OpenSearch is default started with a self-signed certificate. You can configure a domain and a certificate but, in this guide, the self-signed certificate is retained and FoxIDs is configured to accept the certificate.

Configure OpenSearch in both the FoxIDs site and the FoxIDs Control site in the appsettings.json files, located in e.g. C:\inetpub\FoxIDs\appsettings.json and C:\inetpub\FoxIDs.Control\appsettings.json

"Options": {
    "Log": "OpenSearchAndStdoutErrors",
    //DB configuration...
},
"OpenSearch": {
    "Nodes": [ "https://admin:xxxxxxxx@localhost:9200" ],
    "LogLifetime": "Max180Days", 
    "AllowInsecureCertificates": true //Accept self-signed certificate
},

First login

Open your FoxIDs Control site (http://control.my-domain.com or https://control.my-domain.com) in a browser. It should redirect to the FoxIDs site where you login with the default admin user admin@foxids.com and password FirstAccess! (you are required to change the password on first login).
You are then redirected back to the FoxIDs Control site in the master tenant. You can add more admin users in the master tenant.

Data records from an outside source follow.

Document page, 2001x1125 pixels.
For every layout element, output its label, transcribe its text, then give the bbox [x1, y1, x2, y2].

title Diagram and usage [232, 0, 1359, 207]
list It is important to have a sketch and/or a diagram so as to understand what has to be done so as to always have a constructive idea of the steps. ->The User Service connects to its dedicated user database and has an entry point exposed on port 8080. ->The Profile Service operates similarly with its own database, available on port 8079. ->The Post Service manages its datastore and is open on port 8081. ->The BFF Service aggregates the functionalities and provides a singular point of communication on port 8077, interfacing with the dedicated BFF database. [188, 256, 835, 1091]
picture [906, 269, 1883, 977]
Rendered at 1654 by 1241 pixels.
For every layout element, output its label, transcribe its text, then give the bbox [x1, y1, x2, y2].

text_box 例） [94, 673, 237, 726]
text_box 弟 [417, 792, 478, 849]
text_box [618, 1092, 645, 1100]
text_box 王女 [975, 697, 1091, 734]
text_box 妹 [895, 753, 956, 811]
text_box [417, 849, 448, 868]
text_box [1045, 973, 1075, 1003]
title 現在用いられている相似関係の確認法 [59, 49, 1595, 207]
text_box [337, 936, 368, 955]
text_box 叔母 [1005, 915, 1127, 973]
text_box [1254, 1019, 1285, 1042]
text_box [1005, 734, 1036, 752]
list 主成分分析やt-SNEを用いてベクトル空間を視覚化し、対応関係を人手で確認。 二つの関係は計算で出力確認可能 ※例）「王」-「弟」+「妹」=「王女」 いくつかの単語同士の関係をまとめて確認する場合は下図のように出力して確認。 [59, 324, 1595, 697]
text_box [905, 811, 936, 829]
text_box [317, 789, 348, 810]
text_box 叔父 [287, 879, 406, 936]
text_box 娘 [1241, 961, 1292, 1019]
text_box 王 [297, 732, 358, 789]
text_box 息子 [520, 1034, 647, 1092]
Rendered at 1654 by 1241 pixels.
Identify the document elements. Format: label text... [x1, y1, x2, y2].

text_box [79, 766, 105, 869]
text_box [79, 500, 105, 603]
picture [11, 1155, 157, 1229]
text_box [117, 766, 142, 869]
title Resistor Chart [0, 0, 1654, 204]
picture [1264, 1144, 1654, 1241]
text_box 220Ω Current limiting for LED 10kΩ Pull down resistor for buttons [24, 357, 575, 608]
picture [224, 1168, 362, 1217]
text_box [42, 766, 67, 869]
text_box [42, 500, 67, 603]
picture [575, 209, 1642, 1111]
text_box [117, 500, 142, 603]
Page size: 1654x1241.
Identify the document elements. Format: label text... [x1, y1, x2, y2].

Then click on the main tenant and authenticate once again with the same default admin user admin@foxids.com and password FirstAccess! (again, you are required to change the password).

The default admin user and password are the same for both the master tenant and the main tenant, but it is two different users.

You are now logged into the main tenant and can start to configure your applications and authentication methods.